# [WHAT NEEDS TO BE DONE]
Print the lines of the records exactly as they appear, beginning with the line that contains "Pozor, 13. dôchodok" and continuing through the line that contains "a bola schválená pre obdobie rokov".
### EXTRACTED INFORMATION ###
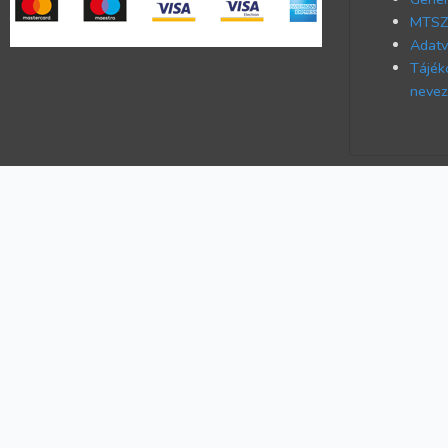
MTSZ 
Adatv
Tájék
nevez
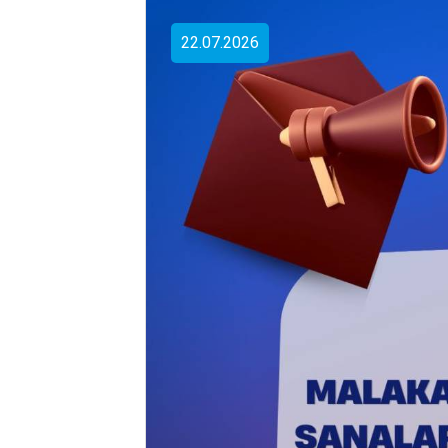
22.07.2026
###
### EXTRACTED INFORMATION ###
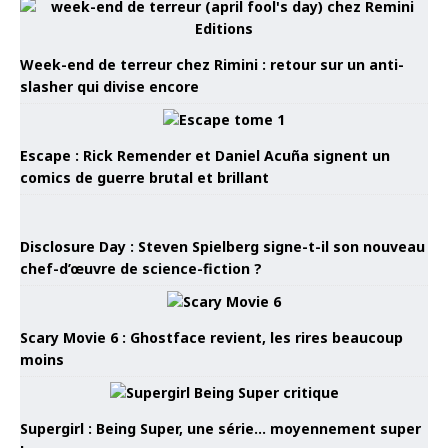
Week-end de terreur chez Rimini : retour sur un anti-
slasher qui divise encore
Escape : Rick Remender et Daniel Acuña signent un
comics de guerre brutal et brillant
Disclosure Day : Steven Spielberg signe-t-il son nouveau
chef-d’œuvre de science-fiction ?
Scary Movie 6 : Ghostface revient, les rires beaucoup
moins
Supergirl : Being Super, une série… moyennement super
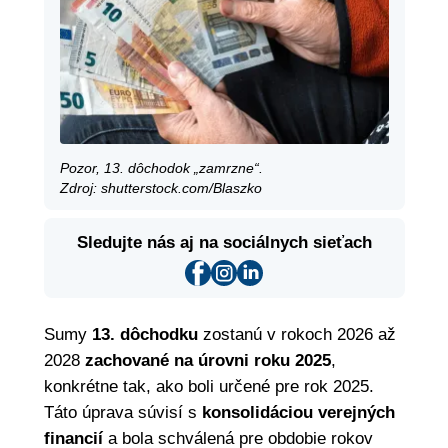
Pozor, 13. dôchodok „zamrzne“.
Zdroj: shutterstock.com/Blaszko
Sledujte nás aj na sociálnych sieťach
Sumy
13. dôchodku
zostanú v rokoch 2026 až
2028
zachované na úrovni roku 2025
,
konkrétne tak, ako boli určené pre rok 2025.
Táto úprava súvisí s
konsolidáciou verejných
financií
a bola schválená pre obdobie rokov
###
# [YOUR SOLUTION]
Pozor, 13. dôchodok „zamrzne“.
Zdroj: shutterstock.com/Blaszko
Sledujte nás aj na sociálnych sieťach
Sumy
13. dôchodku
zostanú v rokoch 2026 až
2028
zachované na úrovni roku 2025
,
konkrétne tak, ako boli určené pre rok 2025.
Táto úprava súvisí s
konsolidáciou verejných
financií
a bola schválená pre obdobie rokov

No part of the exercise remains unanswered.